Applescript Tutorial 8: Rendering chemical structures embedded in graphics file
Author: drc
Web Site: http://www.macinchem.org
Rich Apodaca has been discussing embedding molecular information in images of molecules, such as a PNG file depicting a 2D structure. As we move to a more web-centric view of the world it is apparent that much of research information will be only available via the web, whilst images of chemical structures are usually adequate for a human viewer the chemical structure cannot be indexed and subsequently searched. In a subsequent article Rich showed a method of extracting the information as text. In this tutorial I'm going to show how to use applescript to extract the information from the PNG file and then display the structure in a couple of chemical display packages in an editable form.
This script will require a couple of things, ChemBioDraw (aka ChemDraw), MacPymol (http://pymol.sourceforge.net/), and the excellent ExifTool by Paul Harvey (http://www.sno.phy.queensu.ca/~phil/exiftool/). ExifTool is a platform-independent Perl library plus a command-line application for reading, writing and editing meta information in image, audio and video files. You will also need a couple of image files.
This file is Lipitor generated by Geoff Hutchison this contains the chemical information embedded as both SMILES and molfile format.

The second is rosiglitazone from Rich Apodaca which has the chemical information embedded in molfile format only. You can drag these images to your desktop to work with.
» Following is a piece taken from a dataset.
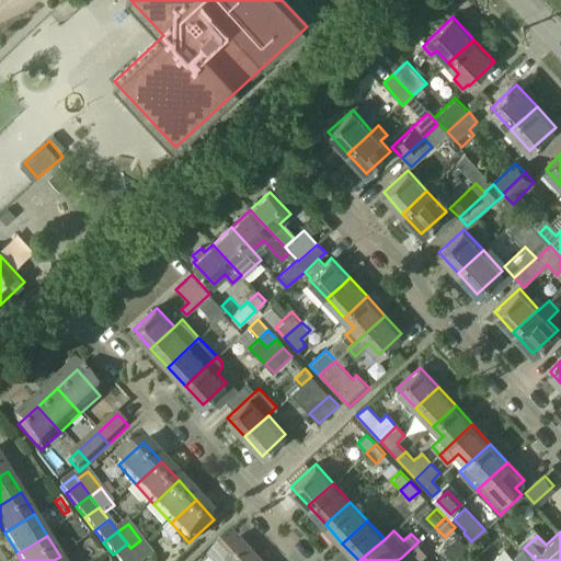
[(454,558),(470,548),(465,537),(447,547),(454,558)]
The first part of the script simply asks the user to choose the image file, and than creates the POSIX path to the file since this is needed by ExifTool.
The next part creates a three button dialog box allowing the user to choose the application to view the resulting structure.
The main part of the script then uses ExifTool to extract the metadata, in the case of ChemDraw we can generate the structure from either the SMILES string or molfile data. As written the script first extracts the SMILES and then checks to see if a string has been extracted. If there is no SMILES it then gets the molfile information. If using the molfile we need to save the data to a file using the write to file routine (actually saved into temporary items folder) called temp.mol. This is then opened using ChemBioDraw. If the SMILES data is present then we can simply use menu item scripting within ChemBioDraw to create the structure using the "Paste Special" option "SMILES". The metadata sometimes contains tabs so use the find and replace routine to remove them.
As an alternative MacPymol can be used to display the structures, since MacPymol cannot convert SMILES to structures (this will be possible using the next version of OpenBabel which will be released early 2008), we can only use the molfile info.
If we now run the script choosing the rosiglitazone.png file, then selecting ChemBioDraw for display you should get this result.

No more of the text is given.